### GIVEN INSTRUCTION 1
Reproduce the passage of the SEO article from "Google is made" up to and including "The result?".

### SOURCE TEXT
________
6 Ways Bad SEO Will Hurt You

Search Engine Optimization

Bad SEO Can Hurt You – Do Not Make These 6 Mistakes

SEO that works

As a business owner, manager, or sole proprietor; the decision to select the right digital marketing agency should be as important as choosing the right accountant. Look at the graph above and see what happens when you tempt fate, otherwise known as Google in our case. As Google continues to evolve and refine the algorithm that manages the largest business in the world – the cream will rise to the top and black hat seo will fall.

The decision to hire cheap solutions for SEO and digital marketing may be the decision that kills your business, and I don’t say that lightly – this is not a pitch. Avoid the mistakes below, have patience with the process of a good optimization consultant, and good things will happen.

The graph above shows a client who enjoyed a tremendous amount of success from 2010 to 2013 and had a thriving business. But that business was built upon bad links bought from places all around the world, keyword stuffing, duplicate content and false links. You can easily see where Google took action. In 2012 as they were testing their impending penalties, and most greatly in 2013, when the Google Penguin Penalty was released.

The Penguin Penalty assesses the quality of links that are directed to a site and the properties of those links. The “Penguin” is a filter. If your site has a ratio of “Bad Links” above the filter, then google inflicts a site-wide trust penalty on your site and will not rank your site highly.

When the Penguin hit the site above and the site was deemed to be guilty of fraudulent SEO, they plummeted in the rankings and quickly lost all of their traffic. The decision this group made, rather than hiring us, was to select a cheaper alternative with a smooth sales pitch. Instead of recognizing what was happening, they went “all-in” on their old ways and saw a temporary spike. That was until Google ran the Penguin again, and as you can see – Google was not as forgiving the second time around, this company was de-indexed, meaning their site was completely removed from Google’s search results and a company with huge potential was diminished to nothing.

The Mystery known as Google

Google is evolving. All the time.

Google is made up of some of the most gifted minds that exist throughout the world. Every day, they tweak their algorithms to create the best user experience possibly. As long as Google provides the best user experience, they will continue to be one of the largest, most profitable organizations this world has ever seen.

What that means is that they are constantly working to find ways to remove spam and present the best information for their users.

The result?
________
### Source records
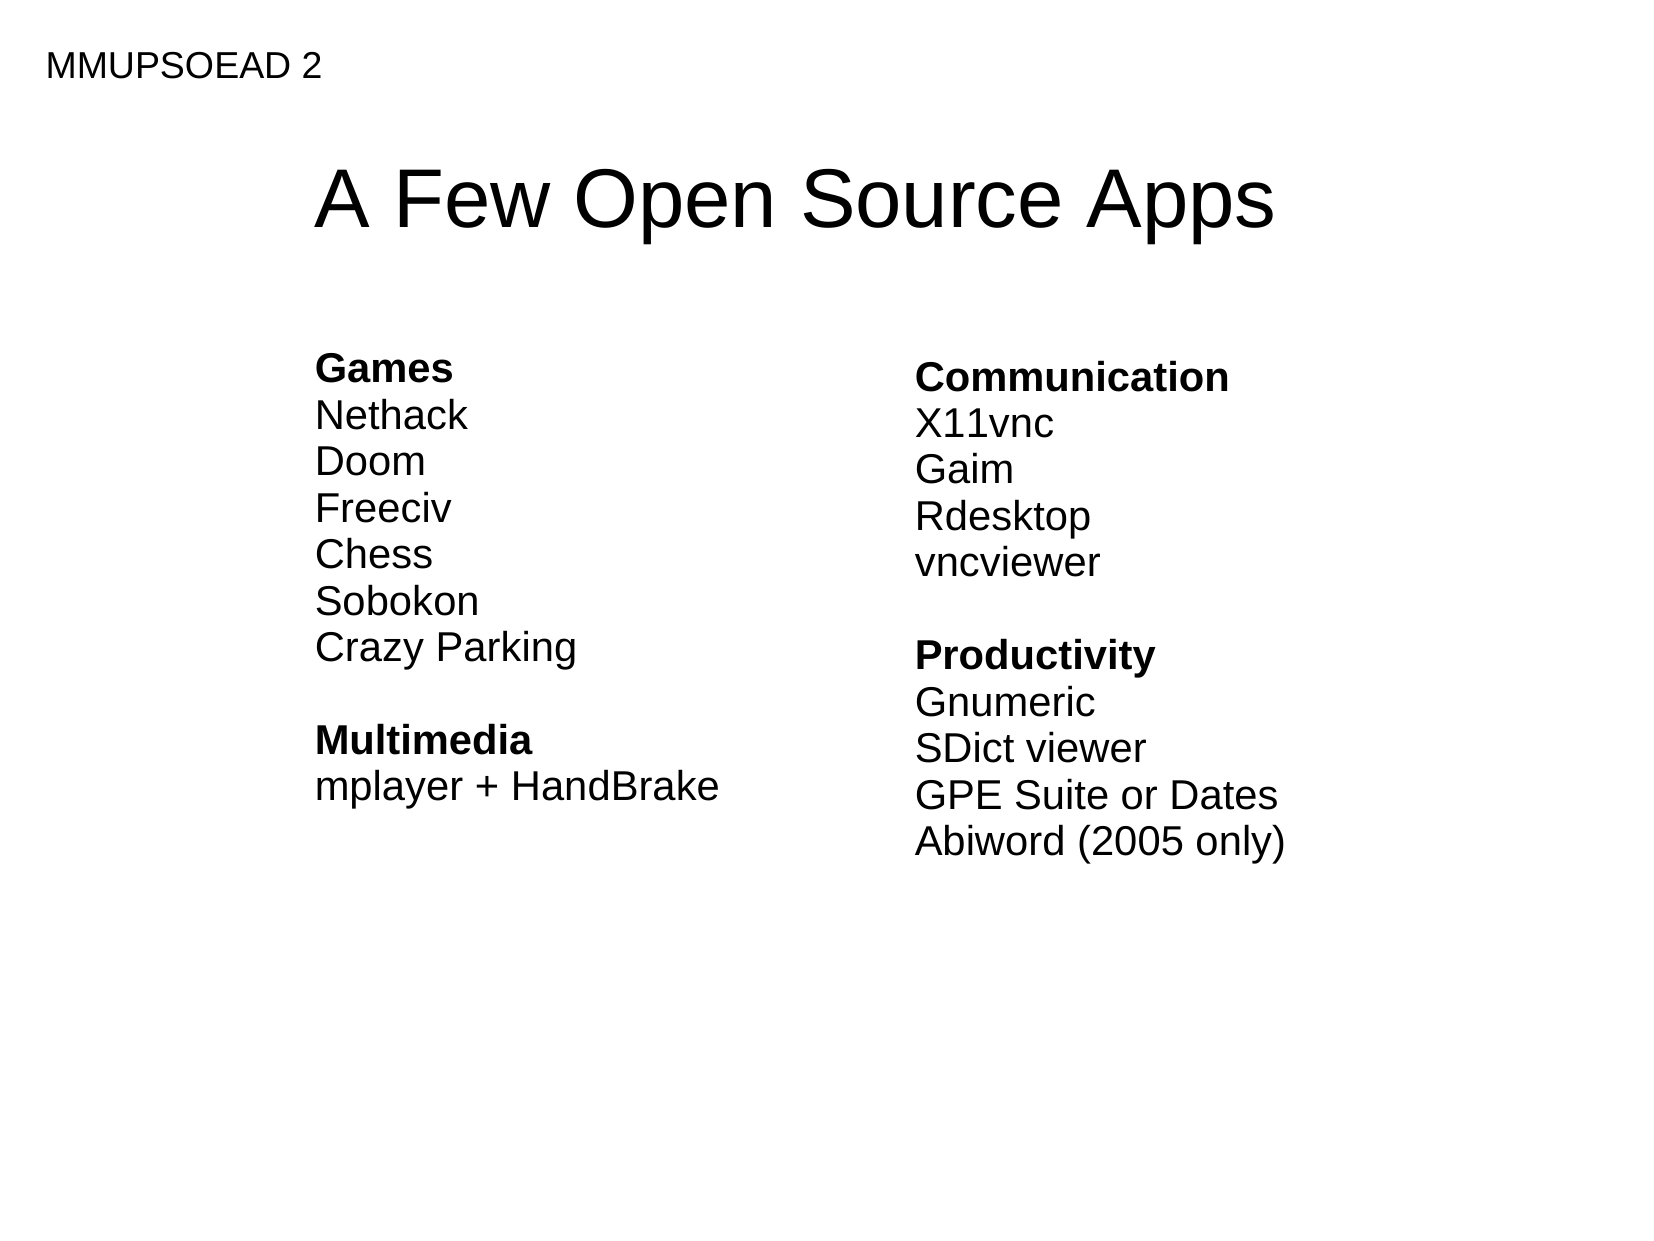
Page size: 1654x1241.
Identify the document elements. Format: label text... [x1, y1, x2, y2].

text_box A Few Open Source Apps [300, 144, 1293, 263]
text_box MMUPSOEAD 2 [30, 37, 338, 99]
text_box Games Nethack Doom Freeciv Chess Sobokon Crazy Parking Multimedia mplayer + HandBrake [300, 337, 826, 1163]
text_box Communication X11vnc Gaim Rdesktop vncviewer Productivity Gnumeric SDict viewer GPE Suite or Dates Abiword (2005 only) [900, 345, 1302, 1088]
________
### GIVEN INSTRUCTION 2
Turn every one of the source rows above into a numbered list, skipping blank lines and omitting the pictures.

### TASK RESPONSE 1
Google is made up of some of the most gifted minds that exist throughout the world. Every day, they tweak their algorithms to create the best user experience possibly. As long as Google provides the best user experience, they will continue to be one of the largest, most profitable organizations this world has ever seen.

What that means is that they are constantly working to find ways to remove spam and present the best information for their users.

The result?

### TASK RESPONSE 2
1. Page size: 1654x1241.
2. Identify the document elements. Format: label text... [x1, y1, x2, y2].
3. text_box A Few Open Source Apps [300, 144, 1293, 263]
4. text_box MMUPSOEAD 2 [30, 37, 338, 99]
5. text_box Games Nethack Doom Freeciv Chess Sobokon Crazy Parking Multimedia mplayer + HandBrake [300, 337, 826, 1163]
6. text_box Communication X11vnc Gaim Rdesktop vncviewer Productivity Gnumeric SDict viewer GPE Suite or Dates Abiword (2005 only) [900, 345, 1302, 1088]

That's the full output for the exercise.